What These Mothers Say
Although you may believe your parents love and care for you, they might not. Narcissistic mothers can be hurtful and insensitive because they are narcissists. They even consider your feelings. They are selfish and only care about their own needs and desires.
Narcissistic mothers are insensitive and hurtful because they are narcissists. They are selfish and only care about their own needs and desires. Unfortunately, many narcissistic mothers manipulate their children to satisfy their needs. They resort to guilt trips to get what you want, which is a shame because children should be free to rely on their parents for unconditional love.
When You’ve Made A Choice That Narcissistic Mothers Don’t Agree With
- I was only hurt by your actions!
- You’re so ungrateful.
- Never stop thinking.
- You are so selfish!
- This will never work.
When You’re Upset Or Crying About Something
- Get over it.
- You’re so dramatic.
- You’ll find something to cry about.
- I said so.
- Why is it that you feel more affected than others?
- These are your choices.
When You Attempt To Confront Them About Anything
- What’s wrong with you? You are making too much of everything.
- It was not my intention.
- I don’t care.
When You Have Proved Them Wrong Or Have A Different Opinion Than They Do
- You think you are so smart!
- I don’t know what you are talking about.
- Who said that? You are so gullible, you don’t believe anything people say.
When You Question Their Authority
- You won’t dare to look at me that way.
- Before I make you do it, get that look off of your face.
- What do you think you’re like?
- How DARE you question me?
When Narcissistic Mothers Guilt-Trip You
- You are the reason my father and mine divorced.
- Only you care about yourself.
- You are my life!
- This is because I gave my life for you.
- You are the only person who can truly love me.
- You’re ungrateful.
When They Are Tearing You Down And Devaluing You
- You made a mistake. You are the reason everything in my life is wrong.
- You are just like (insert horrible person here).
- You won’t ever be able to do anything. I don’t know who your child is.
- You are so shameful. You should be ashamed.
- You will never be loved by anyone. You will never be loved by anyone.
- You are worthless
- You’re immature.
- You don’t deserve happiness.
- Wait until your father comes home.
- It’s a shame that you don’t have friends. People would be more interested in you if you were (something).

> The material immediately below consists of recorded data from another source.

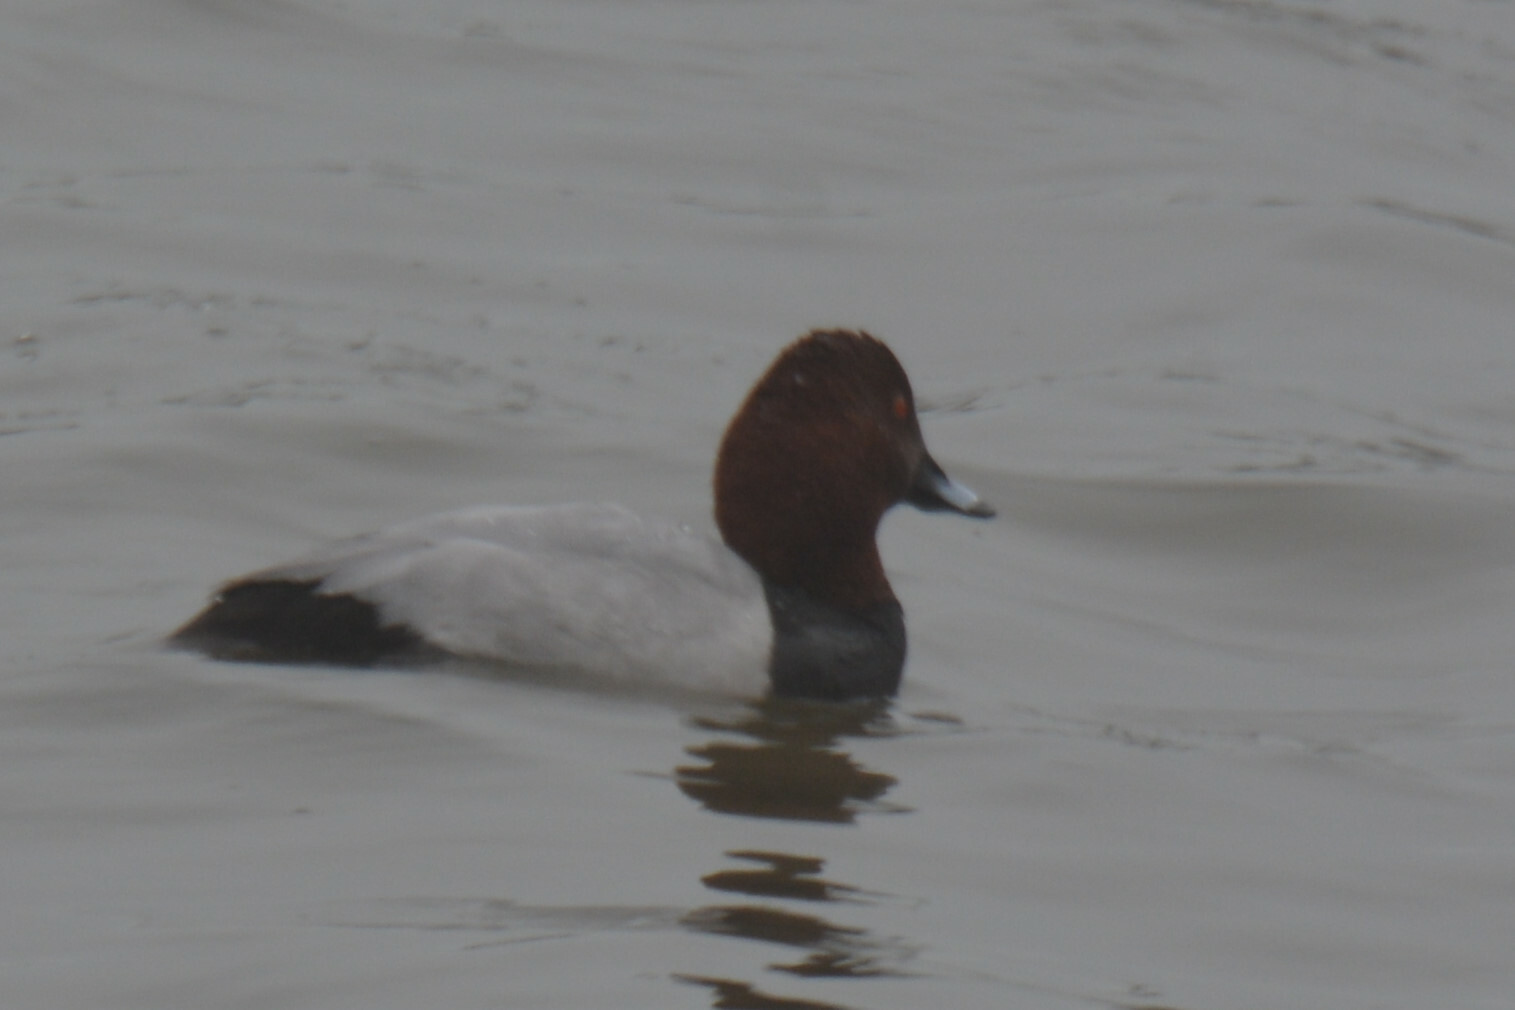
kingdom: Animalia
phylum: Chordata
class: Aves
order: Anseriformes
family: Anatidae
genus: Aythya
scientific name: Aythya ferina
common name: Common pochard
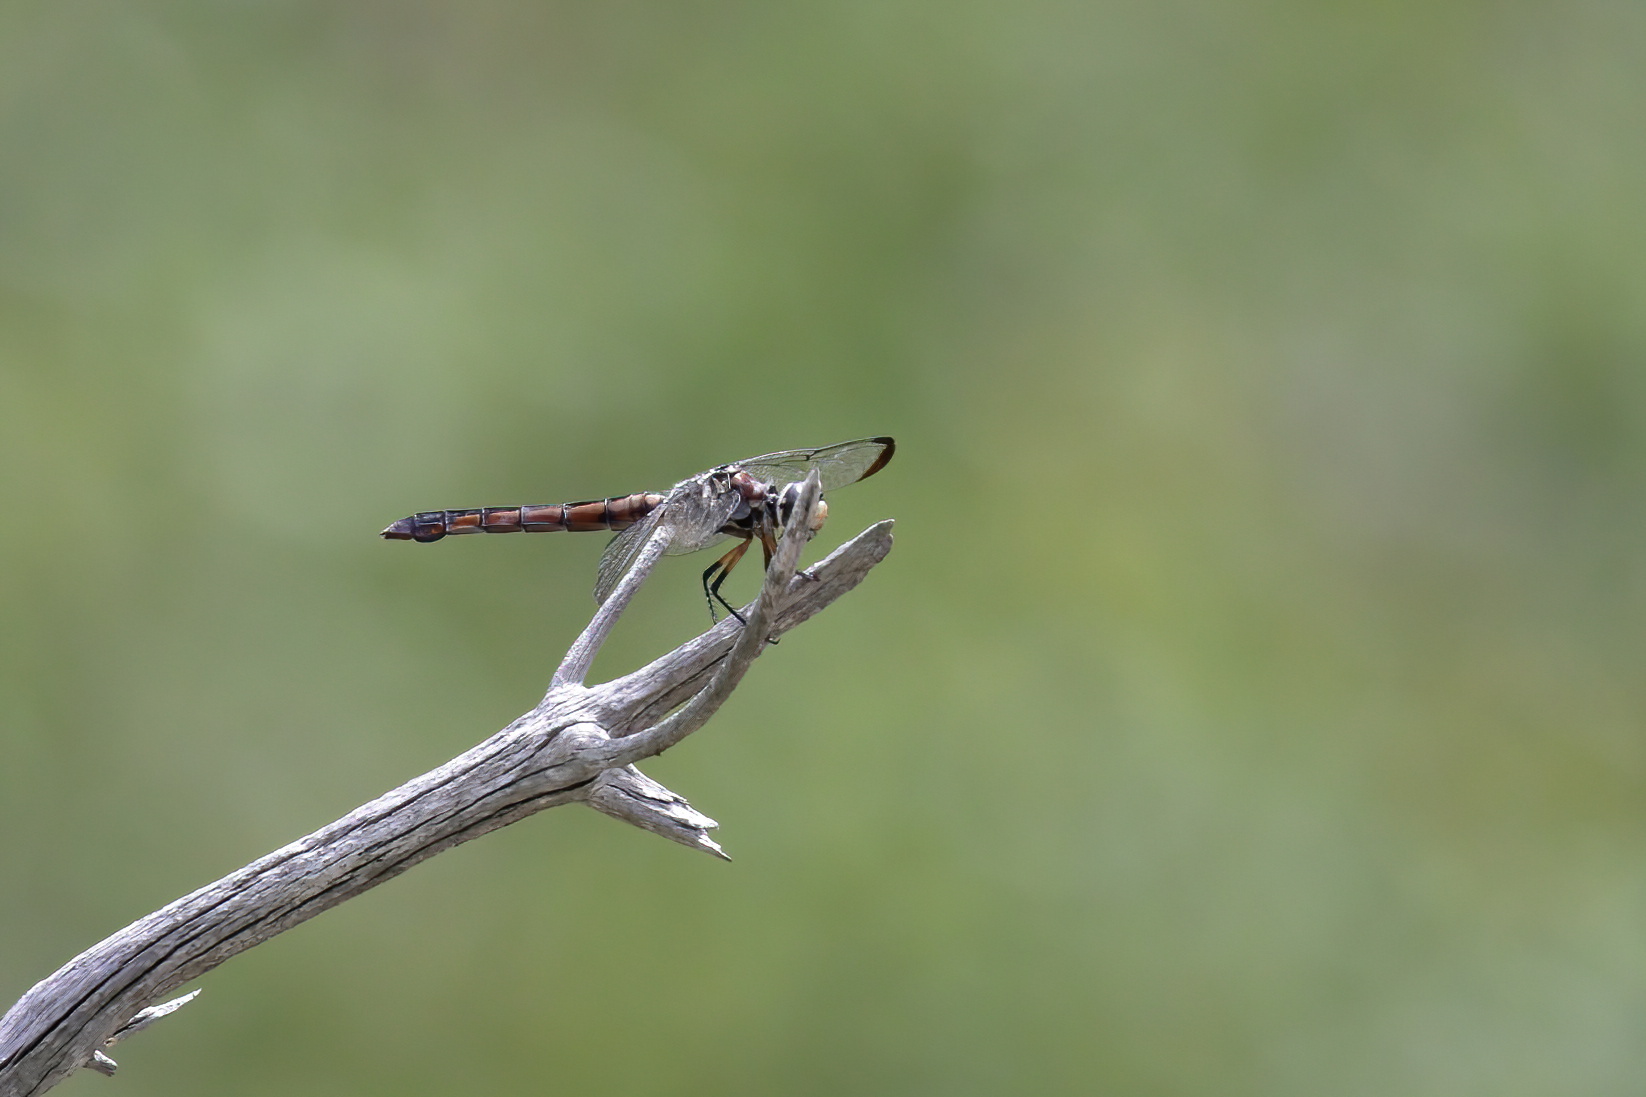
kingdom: Animalia
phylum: Arthropoda
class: Insecta
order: Odonata
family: Libellulidae
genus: Libellula
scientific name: Libellula vibrans
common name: Great blue skimmer
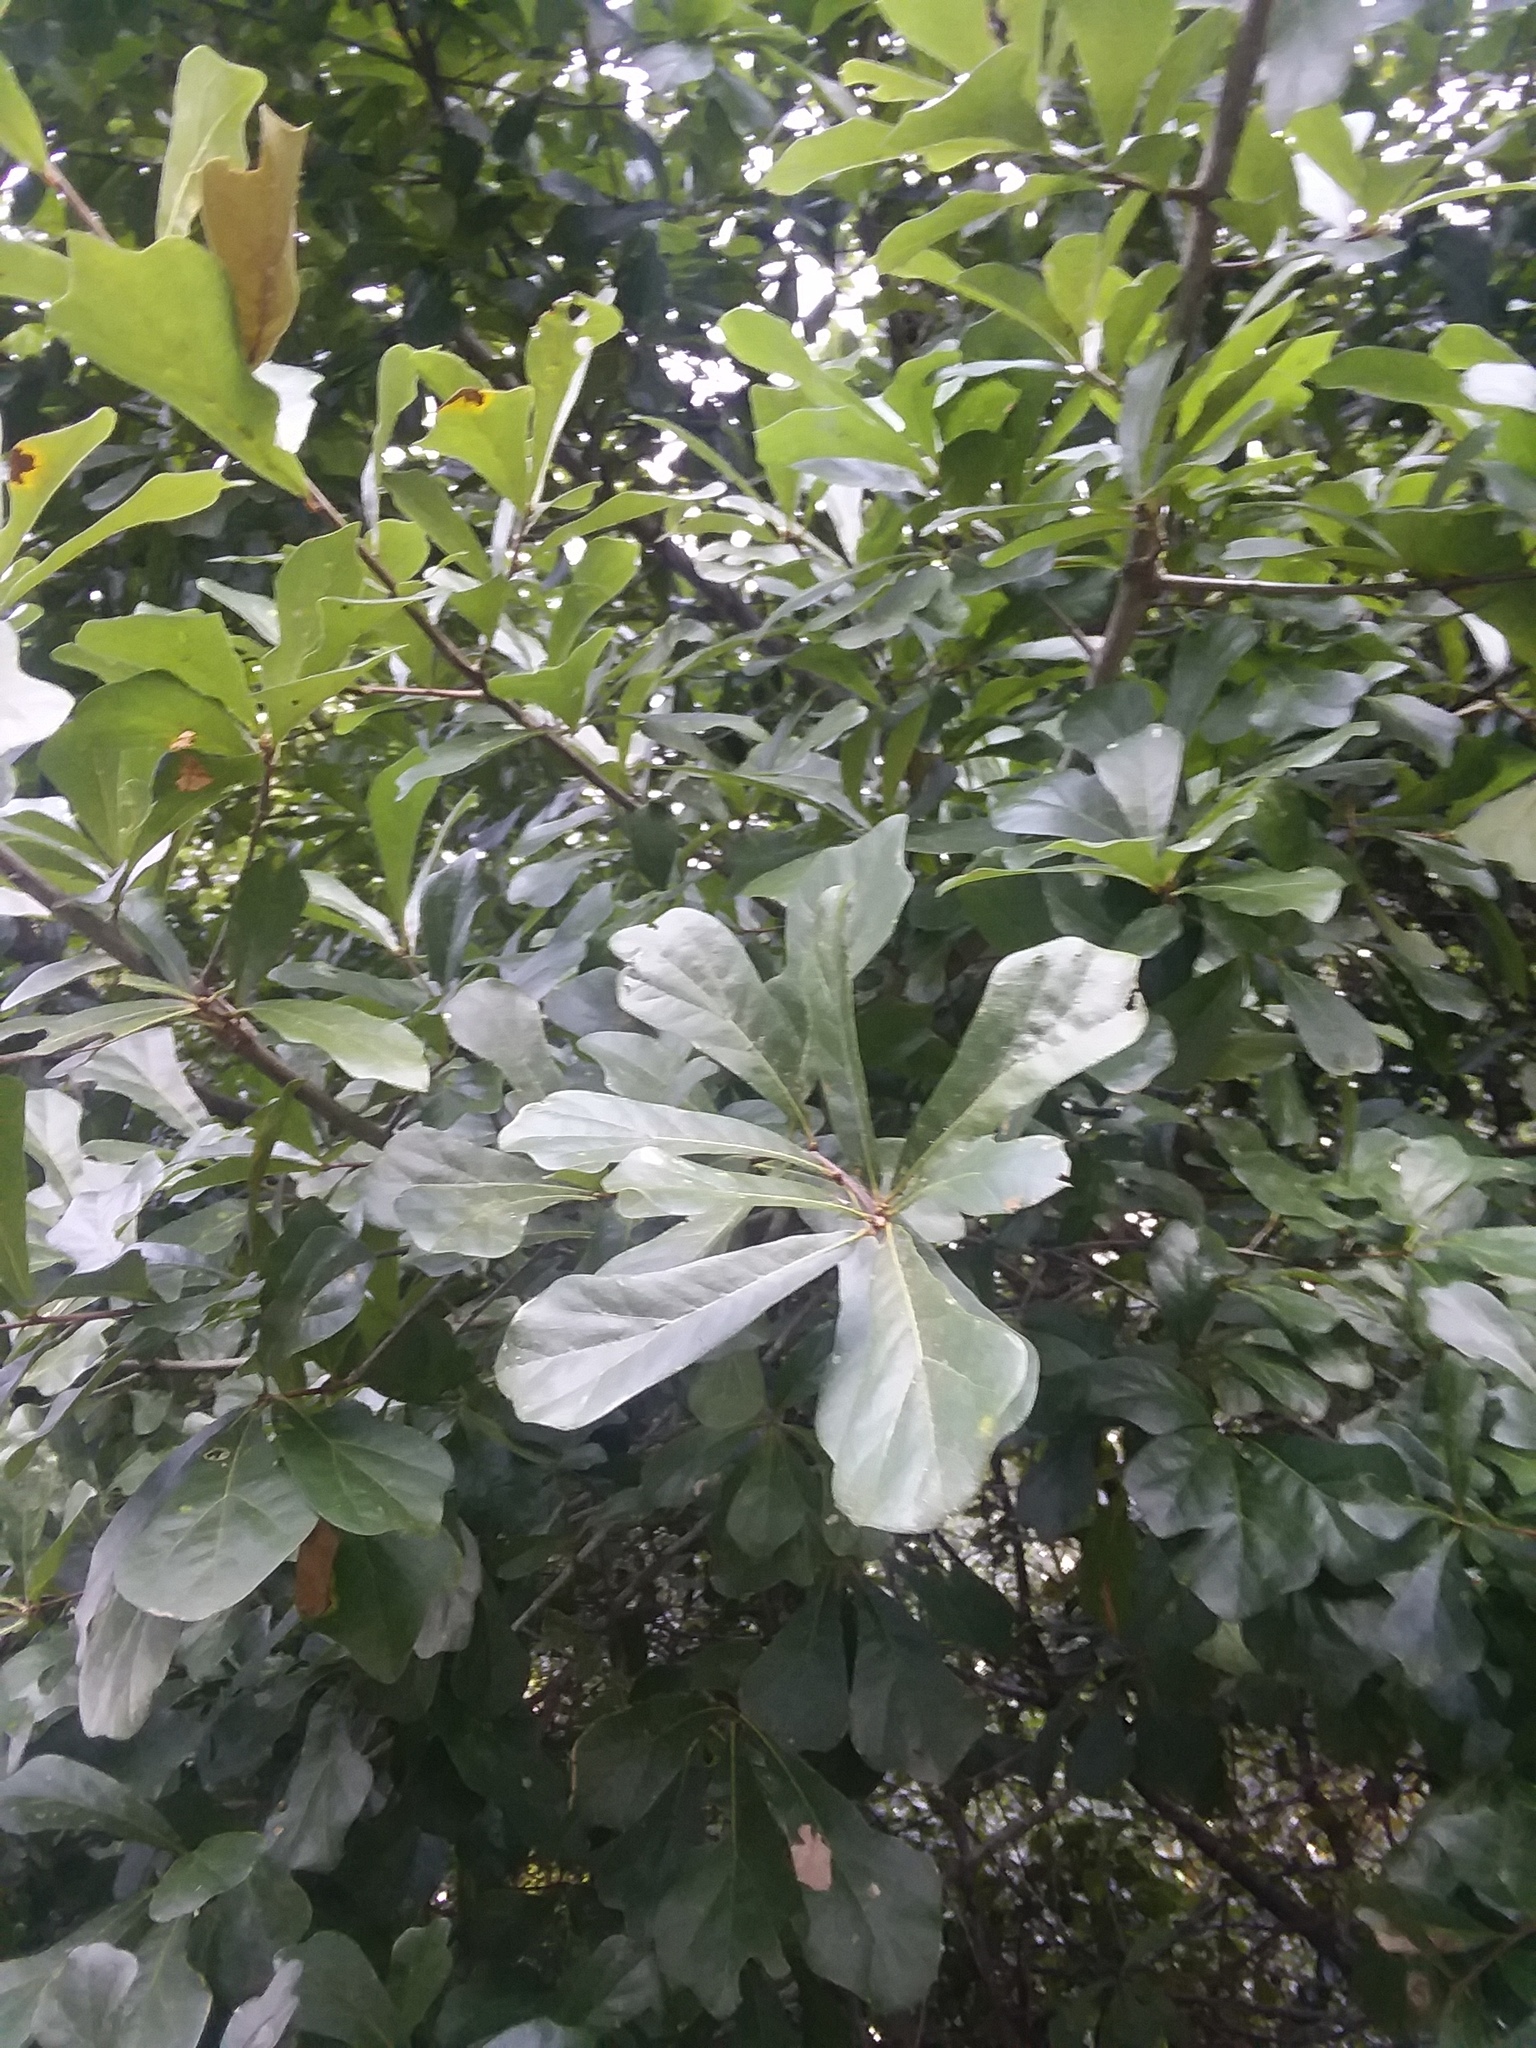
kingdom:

- Everyone else agrees that you’re horrible/lazy/stupid/otherwise unsavory.
When They Are Jealous Of You
- You are such a PollyAnna! Always wearing your rose-colored glasses!
- You think you are so beautiful/smart/good.
- You are a rude term and trying to get attention.
- You are a rude term to men, and girls like you for it.
- People used to always tell me that I was beautiful.
- You are ugly from the inside.
When Narcissistic Mothers Are Issuing Backhanded Compliments
- You are so intelligent, but you lack common sense
- It would be so beautiful if you lost just a few pounds
- Your house is spotless! It’s no wonder that your two-year old can’t read.
- It is beautiful! This dress would look amazing on your sister.
- Your accomplishment is amazing.
When They Are Having Delusions Of Grandeur
- I’m not capable of lying! I don’t believe you can accuse me of lying!
- Everybody wishes they had a mother like me.
- Calm down! You’re being irrational!
- It’s a mystery to me how you were born.
- It’s unbelievable that you are not good at (something). Because you are MY child, you should be able to succeed at (something).